Speaking at an event in Mumbai, Chandra urged OTT players to consider the country’s concerns and culture when creating content.
He elaborated on the government’s stance on OTT streaming regulation, saying that the Centre had taken a’very soft-touch’ approach that encourages content self-regulation. Chandra stated that the ministry is satisfied with the current approach and that content-related complaints are handled at three levels: the content producer, the industry body, and finally the I&B Ministry.
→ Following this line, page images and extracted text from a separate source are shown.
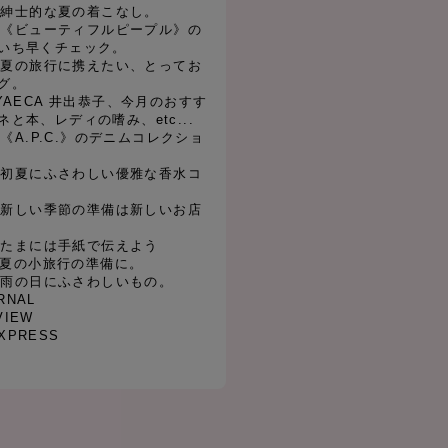
l 04 紳士的な夏の着こなし。
l 05 《ビューティフルピープル》の
いち早くチェック。
l 06 夏の旅行に携えたい、とってお
グ。
連載:YAECA 井出恭子、今月のおすす
と本、レディの嗜み、etc...
 07 《A.P.C.》のデニムコレクショ
l 08 初夏にふさわしい優雅な香水コ
l 09 新しい季節の準備は新しいお店
l 10 たまには手紙で伝えよう
l 11 夏の小旅行の準備に。
l 12 雨の日にふさわしいもの。
RNAL
VIEW
EXPRESS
He also stated that the Centre is working on a National Broadcasting Policy that will include OTT. According to Chandra, the new national policy is required because the current broadcasting ecosystem is fragmented into several parts with competing interests. He added, specifically mentioning media broadcasters and OTT players, that the Indian broadcast arena has different mechanisms, regulations, and tariffs, necessitating a new policy.
He also stated that the government is revising the Cinematograph Act, which could include provisions authorising the Centre to block websites hosting pirated content.
Chandra praised the homegrown Animation, Visual Effects, Gaming, and Comic (AVGC) sector, claiming that it has enormous content creation potential. Furthermore, the I&B Ministry has accepted the contents of the AVGC Task Force report and intends to bring the matter before the Cabinet soon.